Ich habe ein Problem damit die Werte meines Modbus TCP Slaves einzulesen. Dieser ist ein a-eberle PQI-DA-Smart, der über Modbus TCP SPannung,Strom usw.. ausgeben kann. Ich habe versucht dies über den WAGO Datalogger darzustellen, jedoch schreibt der in die .csv Datei nur die Uhrzeit und die Werte 0.00. Er bekommt also keinen Input.
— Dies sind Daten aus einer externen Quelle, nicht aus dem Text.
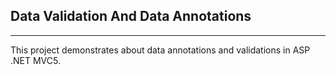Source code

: Data Validation And Data Annotations
------------------------------------------------------------------------
------------------------------------------------------------------------
This project demonstrates about data annotations and validations in ASP .NET MVC5.
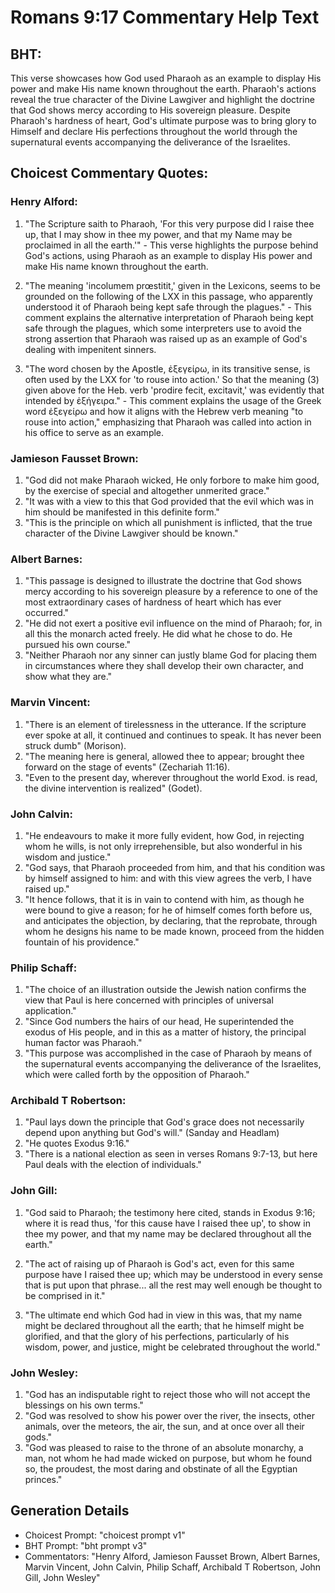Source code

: # Romans 9:17 Commentary Help Text

## BHT:
This verse showcases how God used Pharaoh as an example to display His power and make His name known throughout the earth. Pharaoh's actions reveal the true character of the Divine Lawgiver and highlight the doctrine that God shows mercy according to His sovereign pleasure. Despite Pharaoh's hardness of heart, God's ultimate purpose was to bring glory to Himself and declare His perfections throughout the world through the supernatural events accompanying the deliverance of the Israelites.

## Choicest Commentary Quotes:
### Henry Alford:
1. "The Scripture saith to Pharaoh, 'For this very purpose did I raise thee up, that I may show in thee my power, and that my Name may be proclaimed in all the earth.'" - This verse highlights the purpose behind God's actions, using Pharaoh as an example to display His power and make His name known throughout the earth.

2. "The meaning 'incolumem prœstitit,' given in the Lexicons, seems to be grounded on the following of the LXX in this passage, who apparently understood it of Pharaoh being kept safe through the plagues." - This comment explains the alternative interpretation of Pharaoh being kept safe through the plagues, which some interpreters use to avoid the strong assertion that Pharaoh was raised up as an example of God's dealing with impenitent sinners.

3. "The word chosen by the Apostle, ἐξεγείρω, in its transitive sense, is often used by the LXX for 'to rouse into action.' So that the meaning (3) given above for the Heb. verb 'prodire fecit, excitavit,' was evidently that intended by ἐξήγειρα." - This comment explains the usage of the Greek word ἐξεγείρω and how it aligns with the Hebrew verb meaning "to rouse into action," emphasizing that Pharaoh was called into action in his office to serve as an example.

### Jamieson Fausset Brown:
1. "God did not make Pharaoh wicked, He only forbore to make him good, by the exercise of special and altogether unmerited grace."
2. "It was with a view to this that God provided that the evil which was in him should be manifested in this definite form."
3. "This is the principle on which all punishment is inflicted, that the true character of the Divine Lawgiver should be known."

### Albert Barnes:
1. "This passage is designed to illustrate the doctrine that God shows mercy according to his sovereign pleasure by a reference to one of the most extraordinary cases of hardness of heart which has ever occurred."
2. "He did not exert a positive evil influence on the mind of Pharaoh; for, in all this the monarch acted freely. He did what he chose to do. He pursued his own course."
3. "Neither Pharaoh nor any sinner can justly blame God for placing them in circumstances where they shall develop their own character, and show what they are."

### Marvin Vincent:
1. "There is an element of tirelessness in the utterance. If the scripture ever spoke at all, it continued and continues to speak. It has never been struck dumb" (Morison).
2. "The meaning here is general, allowed thee to appear; brought thee forward on the stage of events" (Zechariah 11:16).
3. "Even to the present day, wherever throughout the world Exod. is read, the divine intervention is realized" (Godet).

### John Calvin:
1. "He endeavours to make it more fully evident, how God, in rejecting whom he wills, is not only irreprehensible, but also wonderful in his wisdom and justice."
2. "God says, that Pharaoh proceeded from him, and that his condition was by himself assigned to him: and with this view agrees the verb, I have raised up."
3. "It hence follows, that it is in vain to contend with him, as though he were bound to give a reason; for he of himself comes forth before us, and anticipates the objection, by declaring, that the reprobate, through whom he designs his name to be made known, proceed from the hidden fountain of his providence."

### Philip Schaff:
1. "The choice of an illustration outside the Jewish nation confirms the view that Paul is here concerned with principles of universal application."
2. "Since God numbers the hairs of our head, He superintended the exodus of His people, and in this as a matter of history, the principal human factor was Pharaoh."
3. "This purpose was accomplished in the case of Pharaoh by means of the supernatural events accompanying the deliverance of the Israelites, which were called forth by the opposition of Pharaoh."

### Archibald T Robertson:
1. "Paul lays down the principle that God's grace does not necessarily depend upon anything but God's will." (Sanday and Headlam)
2. "He quotes Exodus 9:16." 
3. "There is a national election as seen in verses Romans 9:7-13, but here Paul deals with the election of individuals."

### John Gill:
1. "God said to Pharaoh; the testimony here cited, stands in Exodus 9:16; where it is read thus, 'for this cause have I raised thee up', to show in thee my power, and that my name may be declared throughout all the earth." 

2. "The act of raising up of Pharaoh is God's act, even for this same purpose have I raised thee up; which may be understood in every sense that is put upon that phrase... all the rest may well enough be thought to be comprised in it."

3. "The ultimate end which God had in view in this was, that my name might be declared throughout all the earth; that he himself might be glorified, and that the glory of his perfections, particularly of his wisdom, power, and justice, might be celebrated throughout the world."

### John Wesley:
1. "God has an indisputable right to reject those who will not accept the blessings on his own terms."
2. "God was resolved to show his power over the river, the insects, other animals, over the meteors, the air, the sun, and at once over all their gods."
3. "God was pleased to raise to the throne of an absolute monarchy, a man, not whom he had made wicked on purpose, but whom he found so, the proudest, the most daring and obstinate of all the Egyptian princes."


## Generation Details
- Choicest Prompt: "choicest prompt v1"
- BHT Prompt: "bht prompt v3"
- Commentators: "Henry Alford, Jamieson Fausset Brown, Albert Barnes, Marvin Vincent, John Calvin, Philip Schaff, Archibald T Robertson, John Gill, John Wesley"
Ich bekomme es nach langen versuchen leider immer noch nicht hin die Werte darzustellen bzw. auszulesen!


```
PROGRAM PLC_PRG
VAR

    Datalogger: WagoAppDatalogger.FbDatalogger;
    xActivate: BOOL := TRUE;
    aValues: ARRAY [1..MAX_CHANNELS] OF REAL;
    xEvent: BOOL := TRUE;
    typConfigParameters: typConfigDatalogger;
    leistung: ARRAY [1..MAX_CHANNELS] OF WORD;
    ChannelConfig : typAIChannel;
    oDatalogger : FbDatalogger;
//modbus slave    
modbus_slave: WagoAppPlcModbus.FbMbSimpleServerTcp;
    //xOpen: BOOL;
    //wPort: WORD;
    //bUnitID: BYTE;
    //utKeepAlive: BOOL;
    xEnable: BOOL := TRUE;
    //myInputRegisters: POINTER TO WORD;
    //myHoldingRegisters : WORD;
    //awHoldingRegisters: WORD;
    //Modbus Slave
xOpen : BOOL := TRUE;
wPort :WORD := 502;
bUnitID : BYTE:= 1;
//utKeepAlive : BOOL := TRUE;
myInputRegisters    :   ARRAY[100..200] OF WORD;    // Modbus word address 100 .. 200
    myHoldingRegisters  :   ARRAY[0..20] OF WORD;       // Modbus word address   0 .. 20
    
    MB_DI0:BYTE;
    MB_DI1:BYTE;
    awInputRegisters: ARRAY [100..200] OF WORD;
    awHoldingRegisters: ARRAY [0..20] OF WORD;
END_VAR
```


```
//Parametrierung der Speicherung
        typConfigParameters.bDatalogger_type:=3;
        typConfigParameters.atypChannelConfig[1].xChannelExists := TRUE;
        typConfigParameters.atypChannelConfig[1].sChannelName := 'Leistung';
        
        typConfigParameters.xCyclicLogging := TRUE;
        typConfigParameters.bInterval := 3;
        typConfigParameters.uiIntervalFactor := 2;
        
        
        typConfigParameters.bDateFormat := 9;
        typConfigParameters.bTimeFormat:=1;
        typConfigParameters.sFilename := 'test.csv';
    


    modbus_slave(
        awInputRegisters := myInputRegisters,
        awHoldingRegisters := myHoldingRegisters,
        awInputRegisters    := myInputRegisters,
        awHoldingRegisters  := myHoldingRegisters);




Datalogger(
    xActivate:= xActivate, 
    aValues:= aValues, 
    xEvent:= xEvent, 
    typConfigParameters:= typConfigParameters, 
    oStatus=> , 
    sStatus=> , 
    xReady=> );
    
    modbus_slave(
    xOpen:= xOpen, 
    wPort:= wPort, 
    utKeepAlive:= , 
    xIsOpen=> , 
    xError=> , 
    oStatus=> , 
    udiConnectedClients=> , 
    bUnitId:= bUnitID, 
    axDiscreteInputs:= , 
    axCoils:= , 
    awInputRegisters:= , 
    awHoldingRegisters:= , 
    oMbAccessInfo=> );
```


----------



## Tobsucht (13 März 2019)

Hallo,

wenn das Gerät a-eberle PQI-DA-Smart ein Modbus TCP Slave ist brauchst Du einen Modbus TCP Master.
Zwei Slaves können nicht miteinander reden.
Du kannst z.B. den fbMbMasterTCP verwenden.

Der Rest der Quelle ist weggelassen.